Segment Start: Record extracts

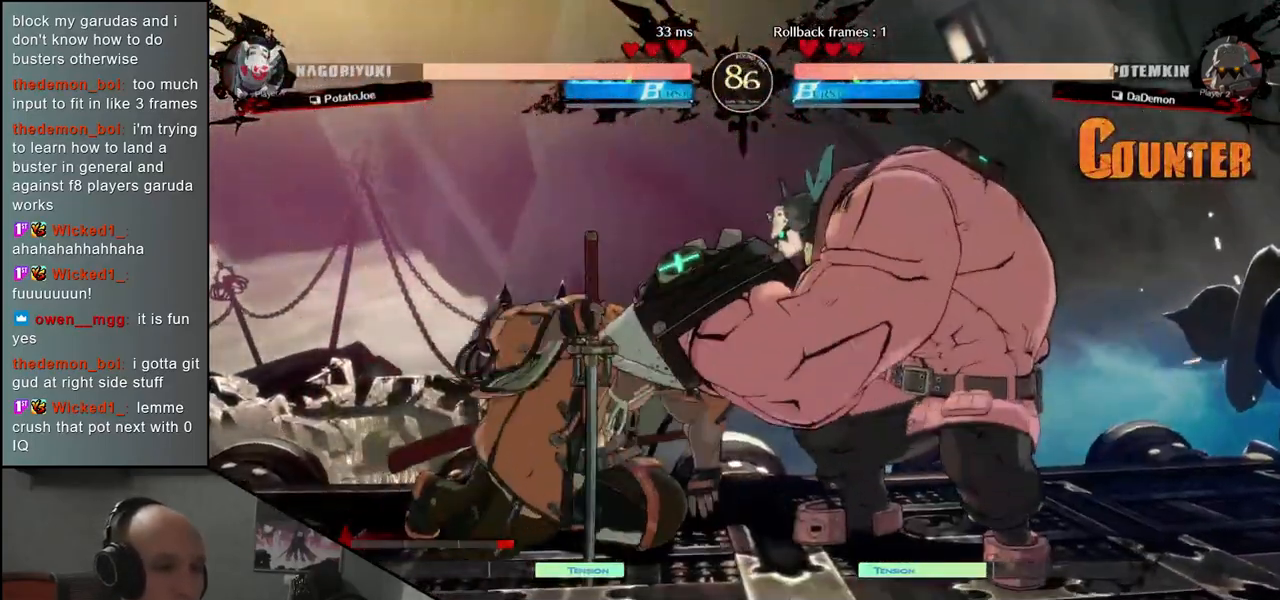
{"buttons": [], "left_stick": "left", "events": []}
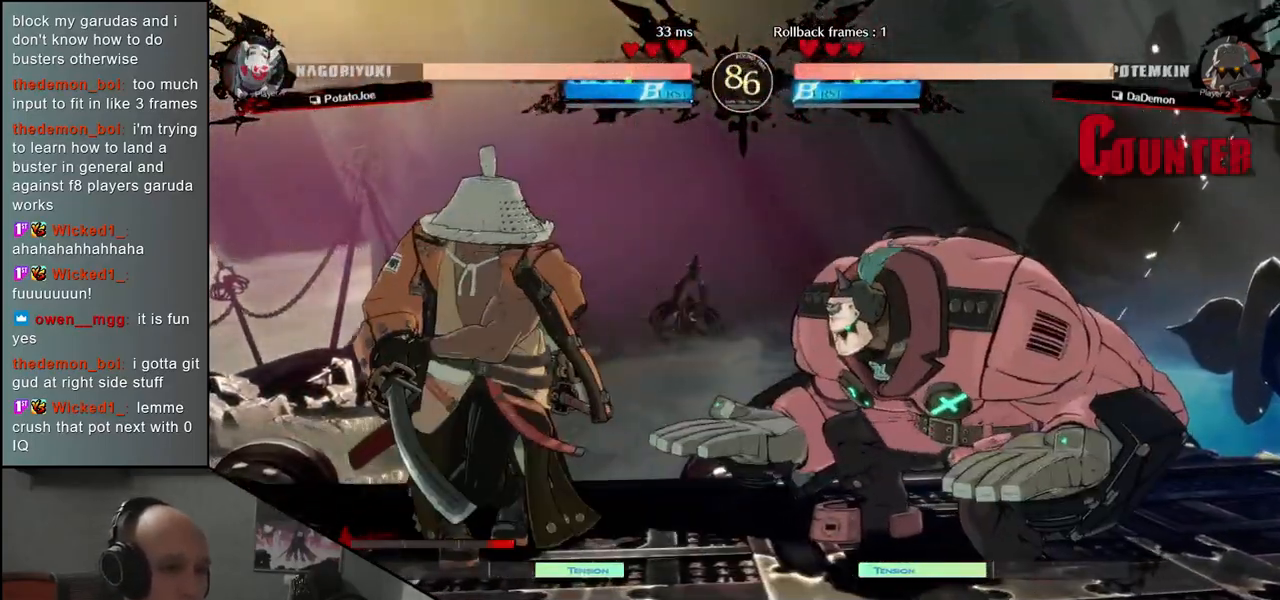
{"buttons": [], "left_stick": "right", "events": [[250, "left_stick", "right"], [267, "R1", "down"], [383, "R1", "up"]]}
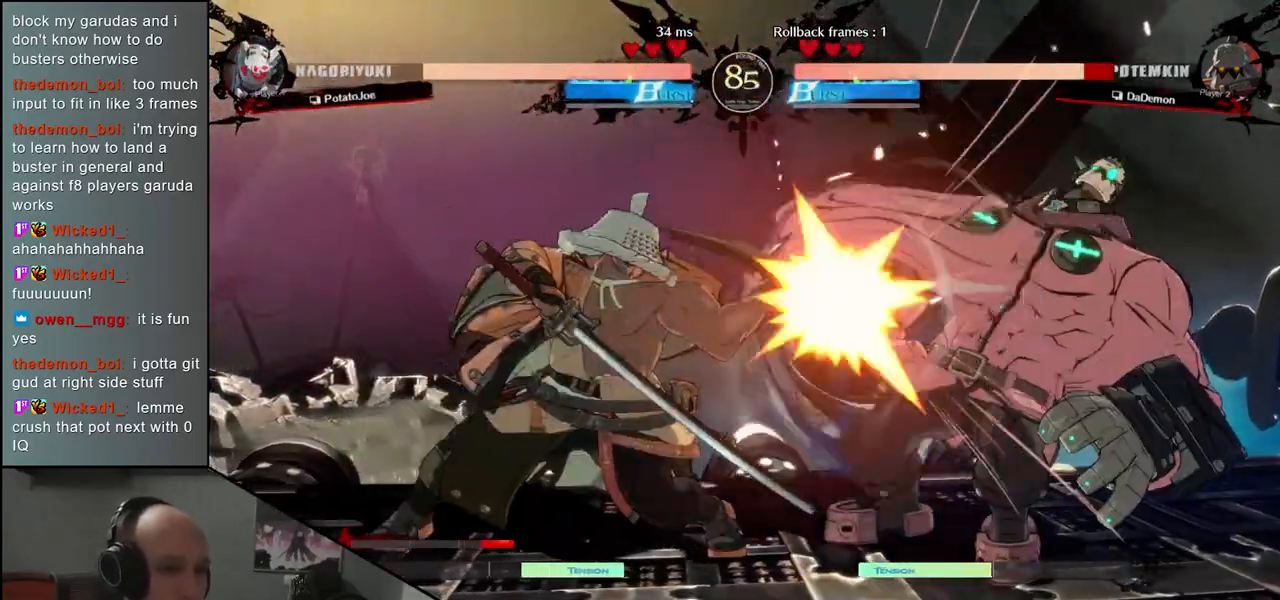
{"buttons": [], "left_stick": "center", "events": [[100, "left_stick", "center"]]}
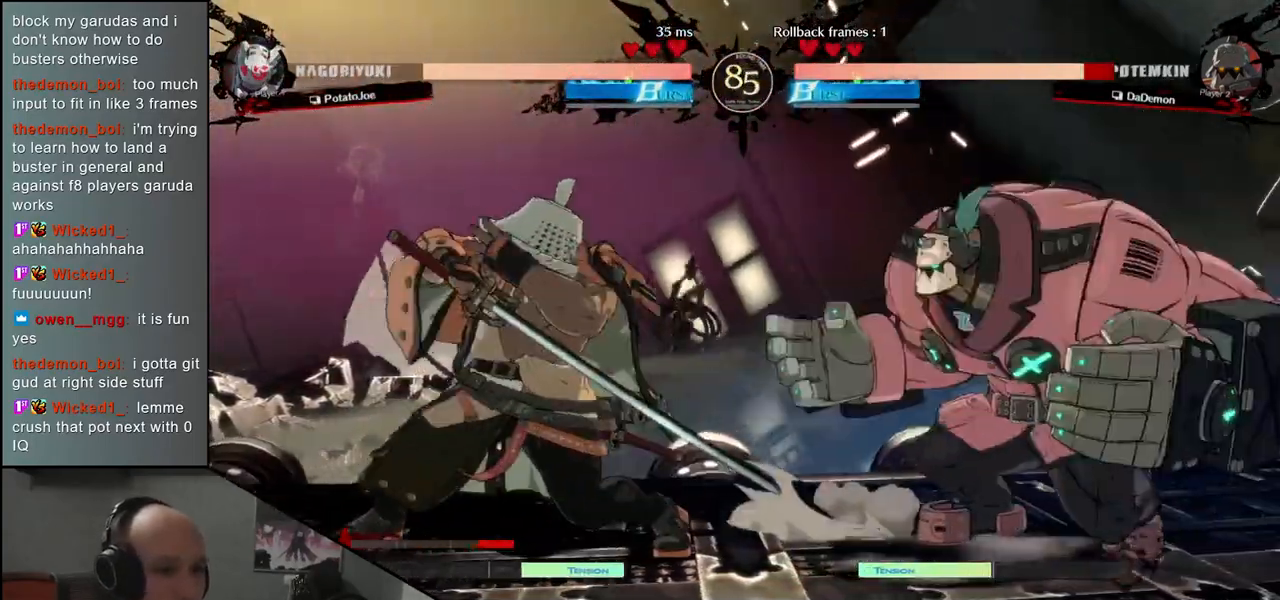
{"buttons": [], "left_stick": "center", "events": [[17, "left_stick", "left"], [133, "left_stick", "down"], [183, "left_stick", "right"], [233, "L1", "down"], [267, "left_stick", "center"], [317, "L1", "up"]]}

Segment End: Record extracts
Segment Start: Record extracts

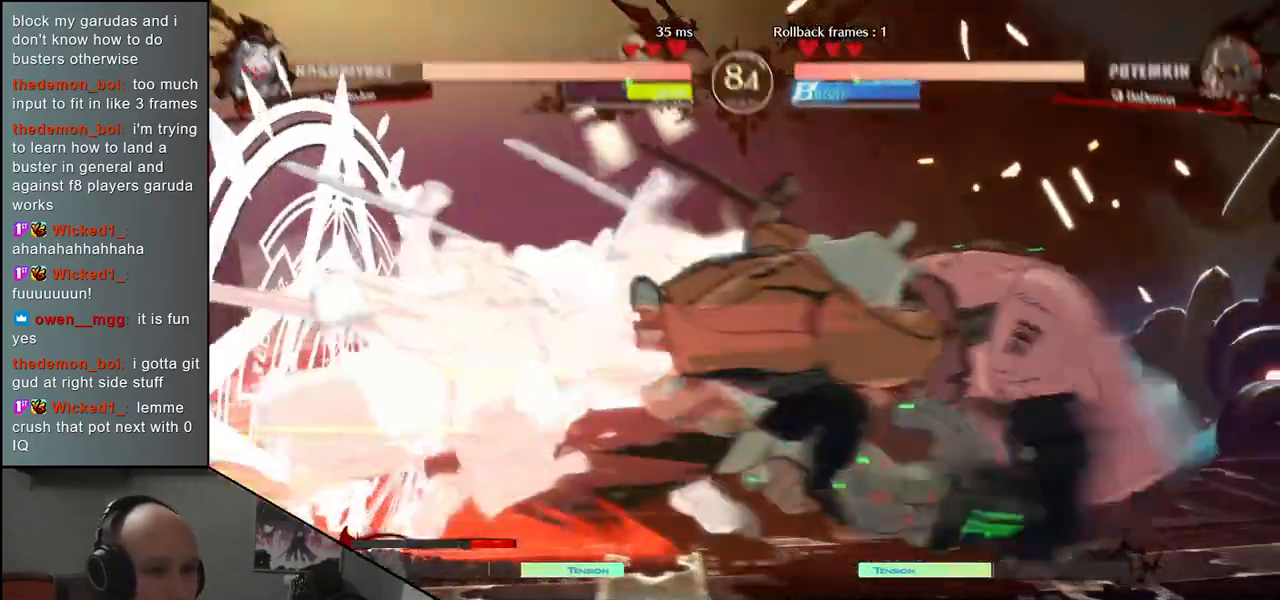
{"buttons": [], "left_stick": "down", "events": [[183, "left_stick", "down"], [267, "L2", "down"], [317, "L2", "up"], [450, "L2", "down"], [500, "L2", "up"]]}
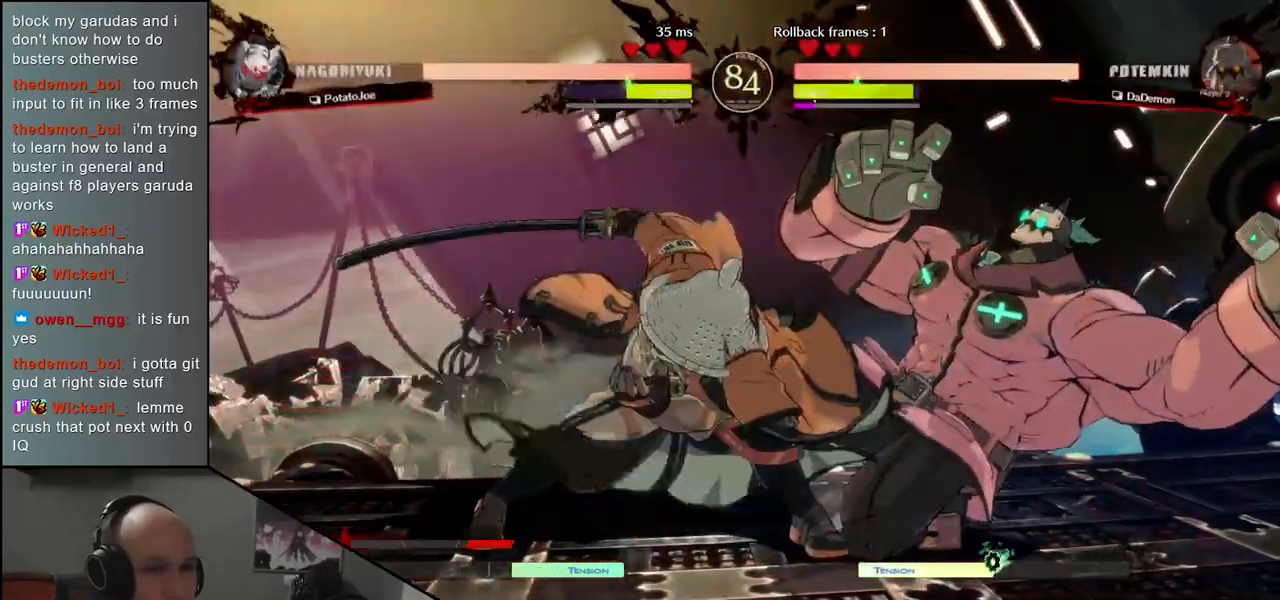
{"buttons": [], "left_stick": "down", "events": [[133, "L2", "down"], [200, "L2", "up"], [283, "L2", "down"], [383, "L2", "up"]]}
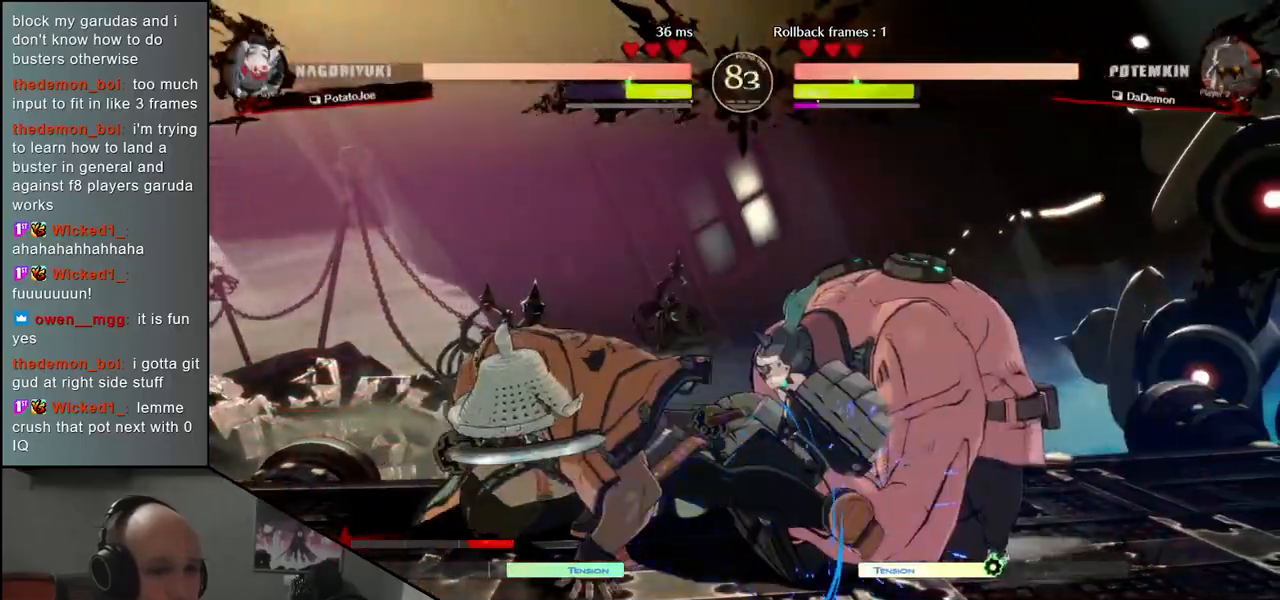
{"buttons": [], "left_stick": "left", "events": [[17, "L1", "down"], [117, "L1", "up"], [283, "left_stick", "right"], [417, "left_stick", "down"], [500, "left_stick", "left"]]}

Segment End: Record extracts
Segment Start: Record extracts

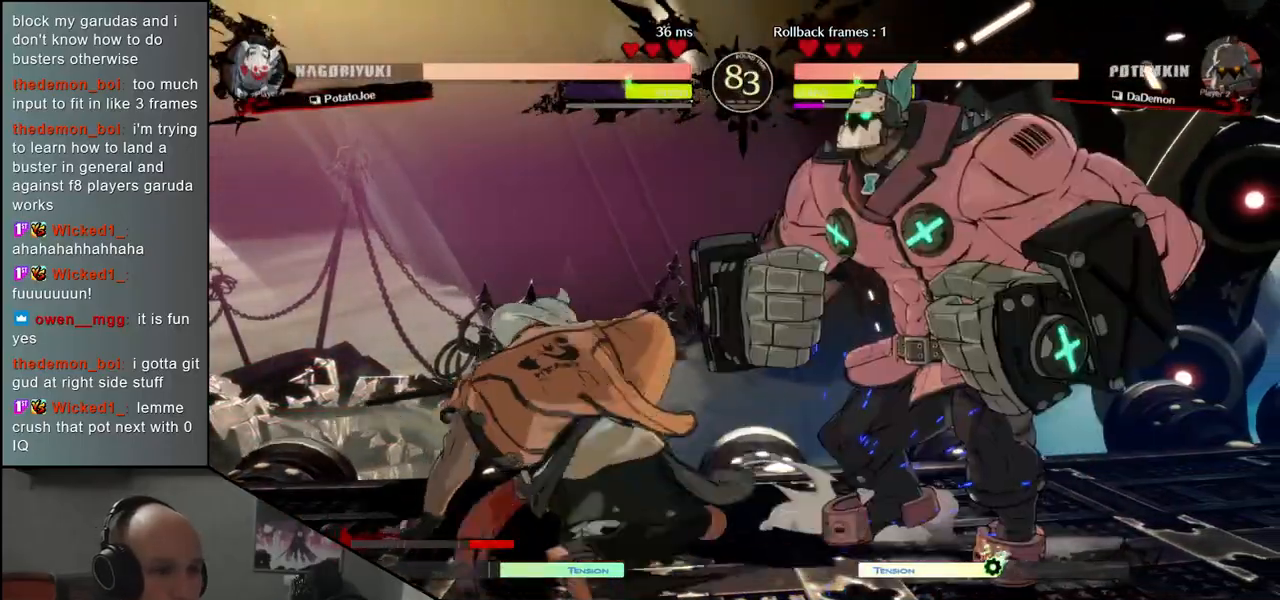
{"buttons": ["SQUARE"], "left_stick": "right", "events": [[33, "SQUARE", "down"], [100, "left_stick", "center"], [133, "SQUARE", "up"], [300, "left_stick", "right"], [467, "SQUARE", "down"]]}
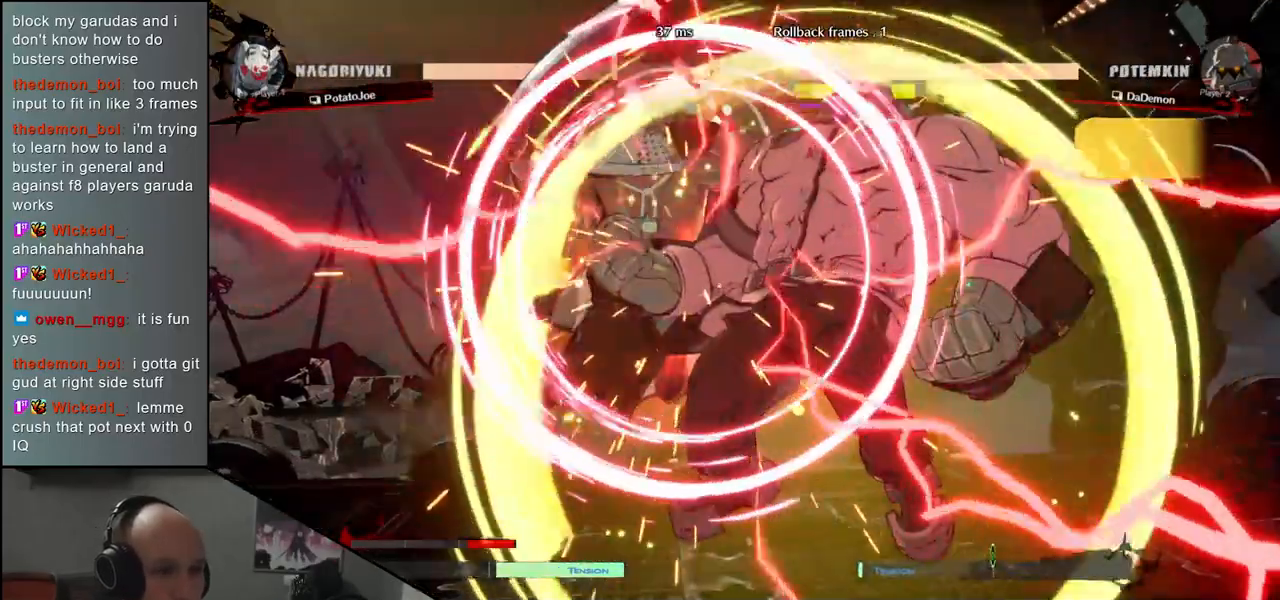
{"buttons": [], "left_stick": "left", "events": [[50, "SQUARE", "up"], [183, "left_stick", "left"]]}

Segment End: Record extracts

## Assignment:
Please tally each line in the material above that contains "center", and let the number be your entire reply.

## Solution to the problem:
3